De onde surge essa fúria? A faísca foi, como sempre, a violência da polícia contra jovens magrebinos e negros. O assassinato de Nahel, registrado em um vídeo, transbordou o copo da raiva. A maioria dos policiais franceses são racistas, como alertou um relatório recente da ONU, assim como boa parte da população (35% se declaram abertamente racistas).

A detenção e prisão do policial envolvido polarizou os cidadãos e os políticos, com Le Pen se colocando ao lado das forças policiais, enquanto Mélenchon denunciava sua brutalidade.

Os sindicatos de policiais falam de guerra. A repressão policial e os apelos de familiares e rappers contiveram a violência por enquanto. Culpa-se a imigração. Mas, na realidade, não são imigrantes, a maioria são jovens nascidos na França, sendo 10% deles da terceira geração.

São mais de 20% da população e sua proporção continua crescendo. São franceses, mas não se sentem tratados assim, nem em casa, nem na escola, nem no mercado de trabalho, nem no respeito à sua cultura.

Os jovens, que conhecem seus direitos, não toleram mais a discriminação e reagem cada vez mais contra a violência racista. A fratura étnica da França é irreparável, como acabará sendo em uma Europa que não assume que somos irreversivelmente uma sociedade multicultural e multiétnica. Na Espanha, já há 17% da população nascida no exterior, concentrada em Madri e na Catalunha.

A rejeição à imigração é, na realidade, uma negação do “outro”, mesmo que não seja mais imigrante. Da xenofobia se passa ao racismo.

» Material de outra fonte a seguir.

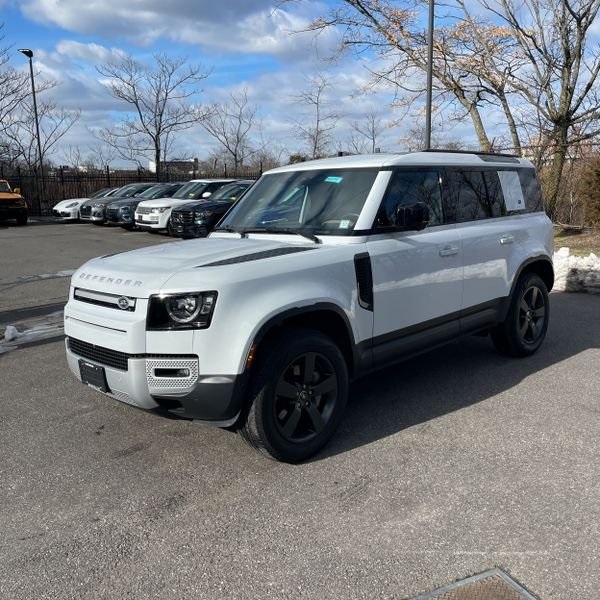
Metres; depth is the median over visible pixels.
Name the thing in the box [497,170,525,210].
window sticker
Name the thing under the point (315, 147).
bare tree
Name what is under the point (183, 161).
building
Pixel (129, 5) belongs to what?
cloud
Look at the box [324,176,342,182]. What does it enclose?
windshield sticker
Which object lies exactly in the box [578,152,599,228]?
shrub
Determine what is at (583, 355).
parking lot
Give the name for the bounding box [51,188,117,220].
white car
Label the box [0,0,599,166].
sky
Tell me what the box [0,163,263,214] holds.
fence
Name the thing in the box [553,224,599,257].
lawn
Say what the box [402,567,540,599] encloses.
manhole cover
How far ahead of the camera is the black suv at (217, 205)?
15.49 m
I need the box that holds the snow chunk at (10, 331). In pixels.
[3,324,18,341]
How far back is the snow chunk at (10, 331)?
6.37 m
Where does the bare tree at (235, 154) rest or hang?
on the ground
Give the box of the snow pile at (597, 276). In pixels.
[551,248,599,294]
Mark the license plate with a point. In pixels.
(100, 371)
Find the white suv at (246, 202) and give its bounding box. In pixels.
[61,152,555,462]
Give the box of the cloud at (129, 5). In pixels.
[14,0,339,59]
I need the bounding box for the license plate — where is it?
[78,359,108,391]
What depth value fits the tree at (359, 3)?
19.10 m
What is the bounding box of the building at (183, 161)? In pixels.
[148,158,197,175]
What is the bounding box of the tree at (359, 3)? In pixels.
[298,0,524,152]
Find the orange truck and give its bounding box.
[0,178,28,225]
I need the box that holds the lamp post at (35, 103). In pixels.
[18,49,44,211]
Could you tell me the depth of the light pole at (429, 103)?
15.00 m
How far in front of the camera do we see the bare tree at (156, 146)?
38.84 m
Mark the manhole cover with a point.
(467, 592)
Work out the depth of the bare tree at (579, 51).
16.22 m
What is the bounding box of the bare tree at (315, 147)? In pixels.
[290,72,341,159]
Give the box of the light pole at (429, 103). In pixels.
[425,0,433,149]
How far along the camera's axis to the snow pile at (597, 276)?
9.05 m
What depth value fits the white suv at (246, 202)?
3.88 m
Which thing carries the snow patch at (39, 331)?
on the parking lot
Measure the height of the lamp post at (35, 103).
8.307 m
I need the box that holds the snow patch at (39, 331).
[0,312,64,354]
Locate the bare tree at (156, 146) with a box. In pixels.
[96,51,211,174]
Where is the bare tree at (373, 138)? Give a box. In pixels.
[347,110,384,154]
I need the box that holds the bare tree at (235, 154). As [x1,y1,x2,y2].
[199,88,259,172]
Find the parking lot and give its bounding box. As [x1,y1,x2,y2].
[0,220,599,599]
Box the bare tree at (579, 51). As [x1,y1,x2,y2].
[478,0,599,219]
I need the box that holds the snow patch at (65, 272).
[12,270,74,282]
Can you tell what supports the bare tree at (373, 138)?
on the ground
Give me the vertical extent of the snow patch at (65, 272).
0.074 m
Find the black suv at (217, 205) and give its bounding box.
[169,181,253,236]
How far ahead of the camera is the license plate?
4.06 m

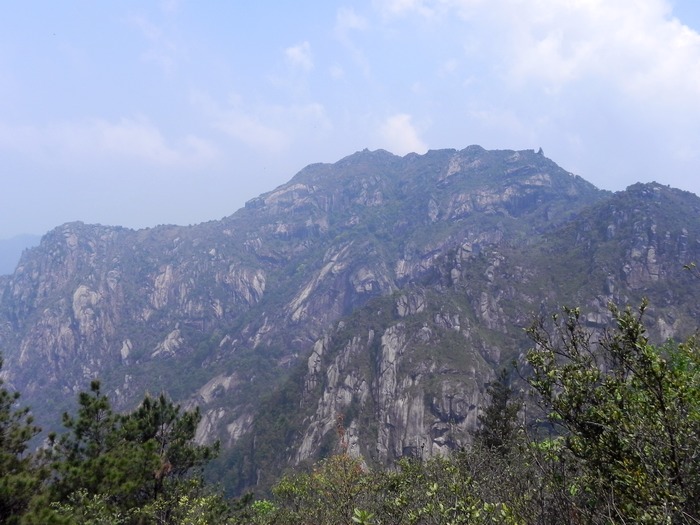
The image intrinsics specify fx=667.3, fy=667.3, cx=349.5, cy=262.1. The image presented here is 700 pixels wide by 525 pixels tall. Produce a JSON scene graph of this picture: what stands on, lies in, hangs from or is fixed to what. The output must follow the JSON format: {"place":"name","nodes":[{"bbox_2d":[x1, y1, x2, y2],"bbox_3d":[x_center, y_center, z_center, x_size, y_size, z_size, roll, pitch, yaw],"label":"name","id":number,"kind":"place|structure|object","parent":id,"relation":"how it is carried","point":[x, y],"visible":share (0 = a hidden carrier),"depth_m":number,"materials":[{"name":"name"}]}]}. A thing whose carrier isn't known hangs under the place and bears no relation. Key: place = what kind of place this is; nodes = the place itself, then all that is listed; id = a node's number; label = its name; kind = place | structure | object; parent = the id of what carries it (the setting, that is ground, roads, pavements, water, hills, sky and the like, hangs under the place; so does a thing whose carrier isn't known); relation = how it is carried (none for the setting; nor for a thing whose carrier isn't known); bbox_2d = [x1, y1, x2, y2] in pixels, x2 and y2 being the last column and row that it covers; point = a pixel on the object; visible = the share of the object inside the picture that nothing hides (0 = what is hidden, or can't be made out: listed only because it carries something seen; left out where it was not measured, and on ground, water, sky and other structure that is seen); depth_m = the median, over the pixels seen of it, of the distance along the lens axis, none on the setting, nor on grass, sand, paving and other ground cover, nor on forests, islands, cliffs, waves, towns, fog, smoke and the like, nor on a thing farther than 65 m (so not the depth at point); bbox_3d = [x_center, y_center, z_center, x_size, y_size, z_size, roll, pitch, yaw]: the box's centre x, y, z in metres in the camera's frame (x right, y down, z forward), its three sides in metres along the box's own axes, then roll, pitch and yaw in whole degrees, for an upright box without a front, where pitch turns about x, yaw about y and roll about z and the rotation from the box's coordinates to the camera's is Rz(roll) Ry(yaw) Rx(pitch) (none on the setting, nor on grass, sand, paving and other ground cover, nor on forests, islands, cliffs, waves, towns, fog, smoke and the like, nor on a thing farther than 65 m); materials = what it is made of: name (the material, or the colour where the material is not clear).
{"place":"outdoors","nodes":[
{"label":"outdoors","id":0,"kind":"place"},
{"bbox_2d":[0,233,41,275],"label":"distant hill","id":1,"kind":"structure","parent":0,"point":[6,253],"materials":[{"name":"blue"}]},
{"bbox_2d":[0,115,215,167],"label":"cloud","id":2,"kind":"structure","parent":0,"point":[118,133],"materials":[{"name":"white"}]},
{"bbox_2d":[199,98,328,152],"label":"cloud","id":3,"kind":"structure","parent":0,"point":[264,133],"materials":[{"name":"white"}]},
{"bbox_2d":[283,41,313,69],"label":"cloud","id":4,"kind":"structure","parent":0,"point":[296,50],"materials":[{"name":"white"}]},
{"bbox_2d":[0,0,699,243],"label":"sky","id":5,"kind":"structure","parent":0,"point":[205,211],"materials":[{"name":"blue"}]},
{"bbox_2d":[0,143,699,501],"label":"mountain","id":6,"kind":"structure","parent":0,"point":[509,171],"materials":[{"name":"stone"}]},
{"bbox_2d":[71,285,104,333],"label":"rock","id":7,"kind":"object","parent":6,"relation":"on","point":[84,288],"visible":0.63,"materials":[{"name":"stone"}]},
{"bbox_2d":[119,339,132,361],"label":"rock","id":8,"kind":"object","parent":6,"relation":"on","point":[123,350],"visible":0.66,"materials":[{"name":"grey stone"}]},
{"bbox_2d":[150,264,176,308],"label":"rock","id":9,"kind":"object","parent":6,"relation":"on","point":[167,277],"visible":0.55,"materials":[{"name":"grey stone"}]},
{"bbox_2d":[150,327,183,358],"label":"rock","id":10,"kind":"object","parent":6,"relation":"on","point":[168,340],"visible":0.66,"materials":[{"name":"grey stone"}]},
{"bbox_2d":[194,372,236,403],"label":"rock","id":11,"kind":"object","parent":6,"relation":"on","point":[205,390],"visible":0.55,"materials":[{"name":"grey stone"}]},
{"bbox_2d":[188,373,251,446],"label":"rock outcrop","id":12,"kind":"object","parent":6,"relation":"on","point":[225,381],"visible":0.41,"materials":[{"name":"grey stone"}]},
{"bbox_2d":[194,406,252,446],"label":"rock","id":13,"kind":"object","parent":6,"relation":"on","point":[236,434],"visible":0.45,"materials":[{"name":"grey stone"}]},
{"bbox_2d":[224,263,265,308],"label":"rock face","id":14,"kind":"object","parent":6,"relation":"on","point":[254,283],"visible":0.57},
{"bbox_2d":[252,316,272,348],"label":"rock","id":15,"kind":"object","parent":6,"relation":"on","point":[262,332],"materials":[{"name":"grey stone"}]},
{"bbox_2d":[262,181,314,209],"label":"rock","id":16,"kind":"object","parent":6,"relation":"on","point":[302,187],"visible":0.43,"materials":[{"name":"grey stone"}]},
{"bbox_2d":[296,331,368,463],"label":"rock face","id":17,"kind":"object","parent":6,"relation":"on","point":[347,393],"visible":0.54},
{"bbox_2d":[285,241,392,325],"label":"rock face","id":18,"kind":"object","parent":6,"relation":"on","point":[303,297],"visible":0.52},
{"bbox_2d":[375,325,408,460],"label":"rock face","id":19,"kind":"object","parent":6,"relation":"on","point":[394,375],"visible":0.69},
{"bbox_2d":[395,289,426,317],"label":"rock","id":20,"kind":"object","parent":6,"relation":"on","point":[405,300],"visible":0.71,"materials":[{"name":"grey stone"}]},
{"bbox_2d":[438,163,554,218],"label":"rock face","id":21,"kind":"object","parent":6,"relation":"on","point":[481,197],"visible":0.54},
{"bbox_2d":[536,147,544,155],"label":"rock","id":22,"kind":"object","parent":6,"relation":"on","point":[539,150],"visible":0.47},
{"bbox_2d":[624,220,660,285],"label":"rock face","id":23,"kind":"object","parent":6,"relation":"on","point":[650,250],"visible":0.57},
{"bbox_2d":[335,6,368,31],"label":"cloud","id":24,"kind":"structure","parent":0,"point":[351,19],"materials":[{"name":"white"}]},
{"bbox_2d":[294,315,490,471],"label":"rock cliff","id":25,"kind":"structure","parent":0,"point":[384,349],"visible":0.55,"materials":[{"name":"grey stone"}]},
{"bbox_2d":[377,113,426,154],"label":"cloud","id":26,"kind":"structure","parent":0,"point":[394,122],"materials":[{"name":"white"}]},
{"bbox_2d":[375,0,699,165],"label":"cloud","id":27,"kind":"structure","parent":0,"point":[660,50],"materials":[{"name":"white"}]},
{"label":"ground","id":28,"kind":"structure","parent":0},
{"bbox_2d":[0,352,45,524],"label":"tree","id":29,"kind":"object","parent":28,"relation":"on","point":[3,394],"visible":0.98,"depth_m":10.79,"materials":[{"name":"plant"}]},
{"bbox_2d":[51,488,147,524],"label":"shrub","id":30,"kind":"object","parent":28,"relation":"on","point":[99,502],"visible":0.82,"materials":[{"name":"green plant"}]},
{"bbox_2d":[51,382,219,524],"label":"pine tree","id":31,"kind":"object","parent":28,"relation":"on","point":[139,424],"visible":0.97,"depth_m":12.62,"materials":[{"name":"plant"}]},
{"bbox_2d":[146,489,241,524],"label":"shrub","id":32,"kind":"object","parent":28,"relation":"on","point":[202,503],"visible":0.89,"depth_m":10.33,"materials":[{"name":"green plant"}]},
{"bbox_2d":[269,454,381,524],"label":"shrub","id":33,"kind":"object","parent":28,"relation":"on","point":[321,478],"visible":0.82,"depth_m":9.50,"materials":[{"name":"green plant"}]},
{"bbox_2d":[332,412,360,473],"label":"shrub","id":34,"kind":"object","parent":28,"relation":"on","point":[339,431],"visible":0.44,"depth_m":10.70,"materials":[{"name":"red plant"}]},
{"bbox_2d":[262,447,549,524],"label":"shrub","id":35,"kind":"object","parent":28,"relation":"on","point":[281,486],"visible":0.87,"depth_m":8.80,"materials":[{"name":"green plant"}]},
{"bbox_2d":[473,366,521,455],"bbox_3d":[3.790,4.955,17.043,1.545,4.606,1.624,0,-2,1],"label":"tree","id":36,"kind":"object","parent":28,"relation":"on","point":[507,391],"visible":0.61,"depth_m":16.92,"materials":[{"name":"plant"}]},
{"bbox_2d":[518,297,699,524],"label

É tarde demais para expulsar a imigração, porque são cada vez mais cidadãos de pleno direito e a diferença de nascimento com os nativos aumenta incessantemente. As consequências políticas já são visíveis na ascensão do Vox. Mas, ainda mais grave é a incapacidade de aceitar a convivência com outras culturas.

O multiculturalismo não é uma ideologia, mas uma realidade. É o que muitos franceses não aceitam e tentam manter as minorias como cidadãos de segunda categoria, negando a grande tradição republicana que nasceu na França. A violência surge da incapacidade de conviver. E o ódio envenena toda a nossa existência.